Dachflächen für die Hausgemeinschaft

Das Büro "schneider+schumacher" aus Wien überzeugt im Frankfurter Architekturwettbewerb mit einem Mietshauskonzept für 51 Wohnungen, das vor allem durch sparsame Aufzugstechnik oder einfache Storm- und Wasserplanungen den Baupreis drücken kann. Im Erdgeschoss des Mietkomplexes sind Gemeinschaftsflächen wie "co-working-spaces" und "Wasch-Cafés" vorgesehen. Wenn sie nicht mehr gebraucht werden, können sie schnell zu Wohnungen umgewandelt werden. Doch der Gemeinschaftsgedanke wird nicht fallen gelassen. Cornelia Loidolt vom Wiener Wettbewerbsgewinner:
"Mit dieser Wiener Brille auf diese Aufgabe geschaut, muss man auch sagen, dass wir ein paar Dinge auch anders beantwortet haben, als sie eigentlich in der Vorgabe war. Also zum Beispiel der private Außenraum, den versuchen wir in unserem Vorschlag auch zu minimieren. Und würden anstatt dessen Dachflächen aktivieren, die der Gemeinschaft dann auch dienen. Und an dieser Stelle mithelfen, dass die Bewohner dort auch zu einer Gemeinschaft werden können."
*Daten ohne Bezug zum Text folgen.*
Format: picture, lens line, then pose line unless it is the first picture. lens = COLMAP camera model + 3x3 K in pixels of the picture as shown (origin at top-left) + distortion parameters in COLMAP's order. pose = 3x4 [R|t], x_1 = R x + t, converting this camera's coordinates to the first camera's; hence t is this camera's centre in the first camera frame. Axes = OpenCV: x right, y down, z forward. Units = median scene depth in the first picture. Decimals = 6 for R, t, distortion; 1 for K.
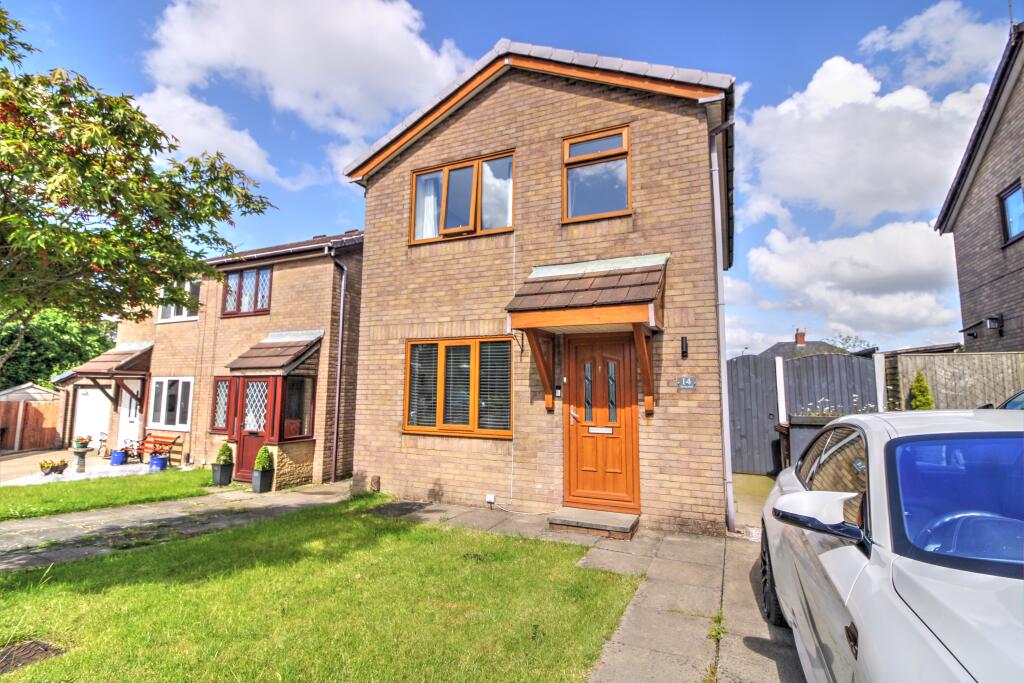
lens RADIAL K [[476.6, 0, 513.5], [0, 476.6, 331.2], [0, 0, 1]] dist [-0.001855, -0.012681]
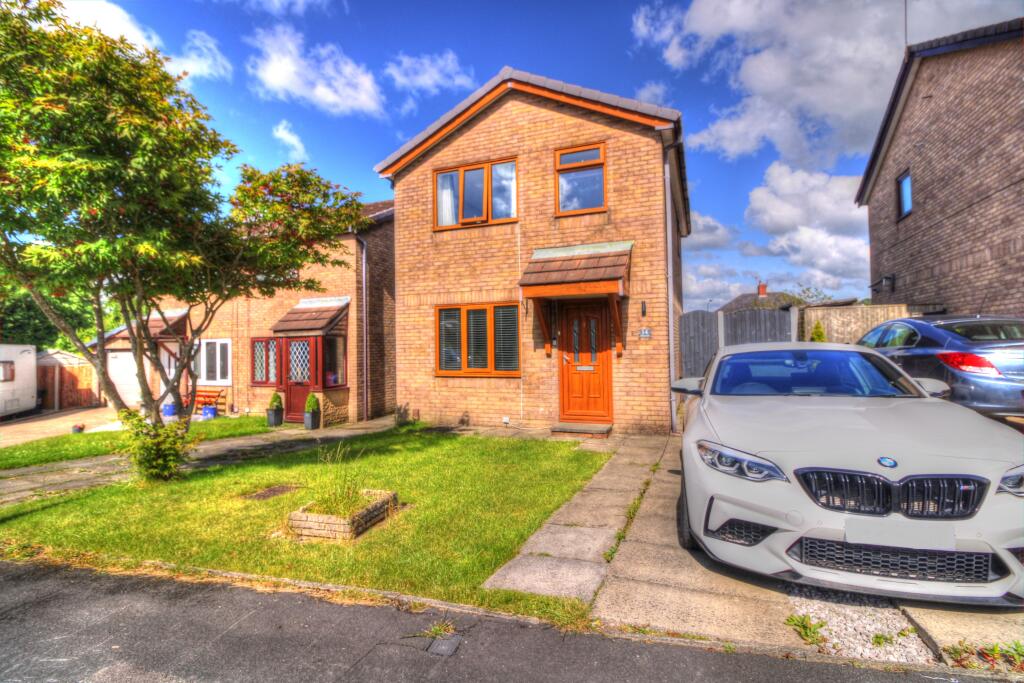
lens RADIAL K [[476.6, 0, 513.5], [0, 476.6, 331.2], [0, 0, 1]] dist [-0.001855, -0.012681]
pose [[0.998377, -0.024214, 0.051542, -0.084156], [0.019247, 0.995313, 0.094766, -0.032438], [-0.053595, -0.093620, 0.994164, -0.321322]]
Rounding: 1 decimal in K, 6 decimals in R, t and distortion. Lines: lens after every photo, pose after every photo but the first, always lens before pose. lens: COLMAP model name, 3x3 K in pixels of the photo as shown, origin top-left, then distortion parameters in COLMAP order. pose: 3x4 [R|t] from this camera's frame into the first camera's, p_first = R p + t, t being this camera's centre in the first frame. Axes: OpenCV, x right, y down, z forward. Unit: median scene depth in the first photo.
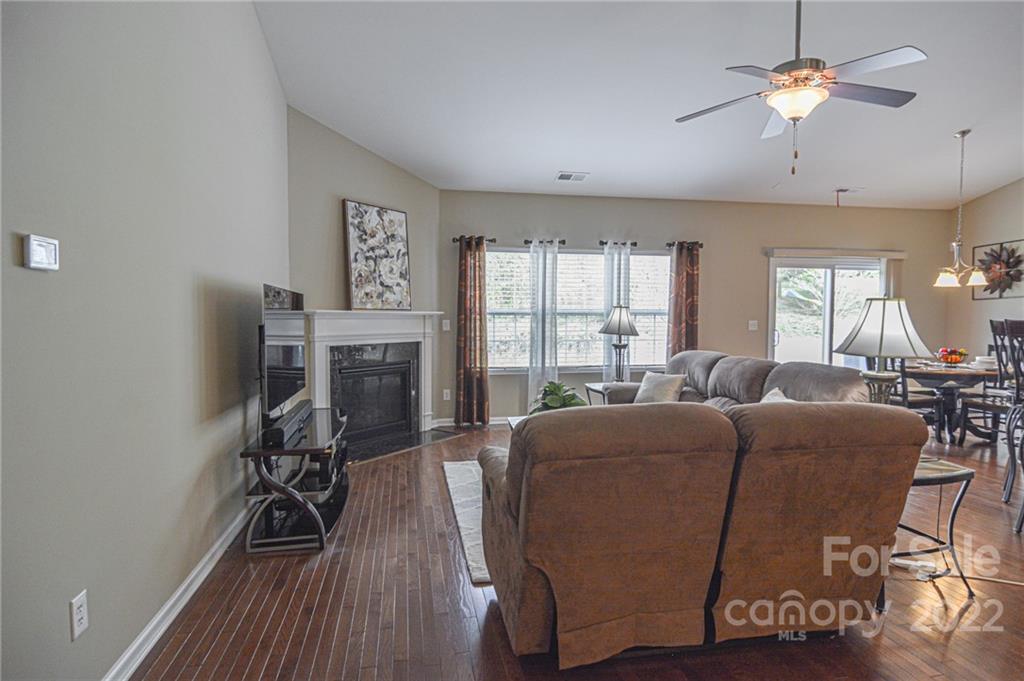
lens RADIAL K [[546.8, 0, 513.7], [0, 546.8, 344.2], [0, 0, 1]] dist [0.006165, -0.007595]
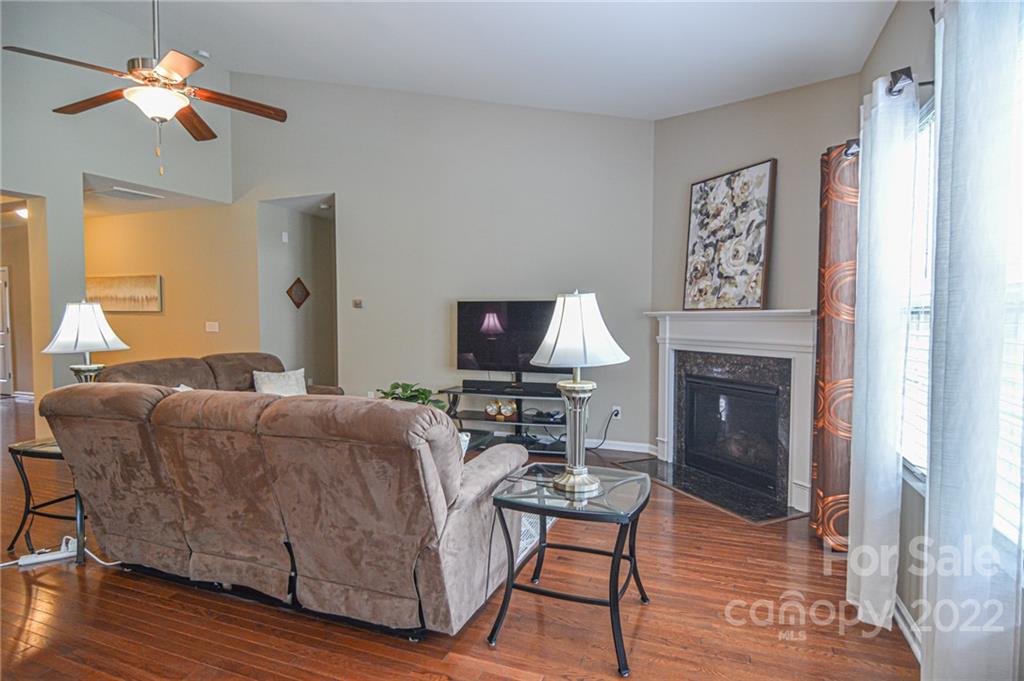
lens RADIAL K [[546.8, 0, 509.5], [0, 546.8, 341.2], [0, 0, 1]] dist [0.006165, -0.007595]
pose [[-0.540985, 0.035713, -0.840274, 0.566152], [-0.039886, 0.996884, 0.068048, -0.059016], [0.840086, 0.070328, -0.537875, 1.175051]]
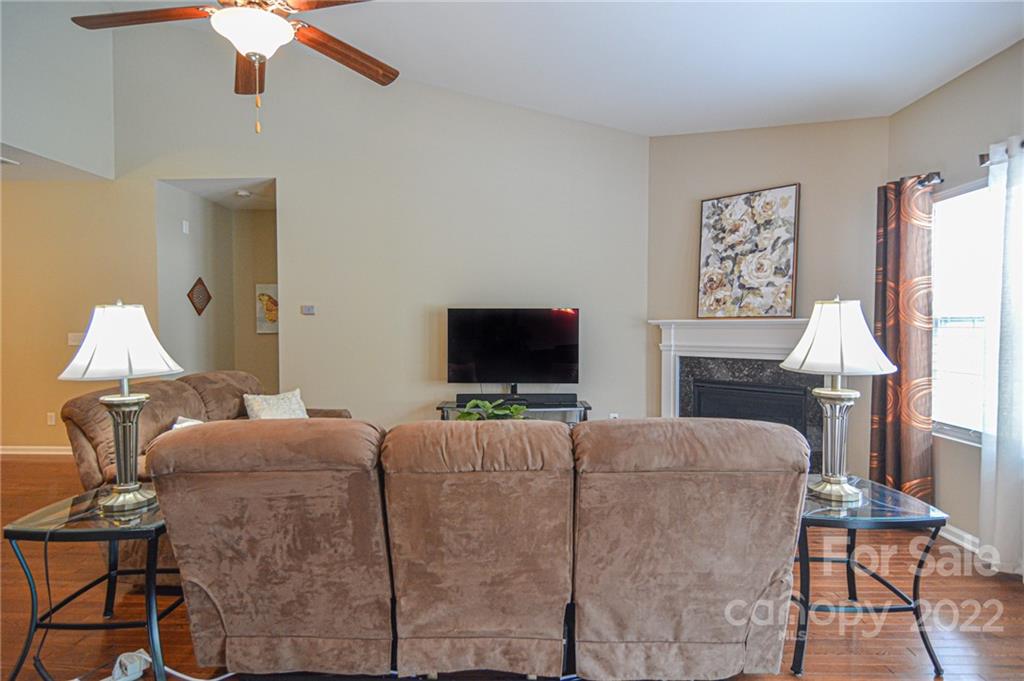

Der Entwurf "Max und Moritz" des Büros schneider+schumacher aus Frankfurt und Wien bei der Ausstellung "Wohnen für Alle - Das neue Frankfurt 2019."
Der Entwurf "Max und Moritz" des Büros schneider+schumacher aus Frankfurt und Wien bei der Ausstellung "Wohnen für Alle - Das neue Frankfurt 2019."© schneider+schumacher Architekten / cbaldeweck
Gebaut werden sollen alle Siegerentwürfe des Wettbewerbs auf einem Acker im Frankfurter Norden. Hier sollen letztendlich 850 neue Wohnungen entstehen. Für den Frankfurter Planungsdezernenten Mike Josef ist das ein wichtiger Baustein für die Entwicklung der stark wachsenden Stadt. Der internationale Architekturwettbewerb habe aber auch gezeigt, dass in Deutschland Bauvorschriften und eine Vielzahl von technischen Normen günstiges Bauen deutlich schwieriger machen als im europäischen Ausland: "So rechtfertigt der Aufwand das Ergebnis einfach nicht mehr. Weil am Ende für die Menschen bei aller Debatte die Bezahlbarkeit wesentlich ist."
Bezahlbarkeit und Schönheit der Wohnung - eine aktuell hierzulande eher seltene Verbindung, die beim Projekt "Wohnen für Alle" in Frankfurt am Main nun eine neue Chance bekommen soll.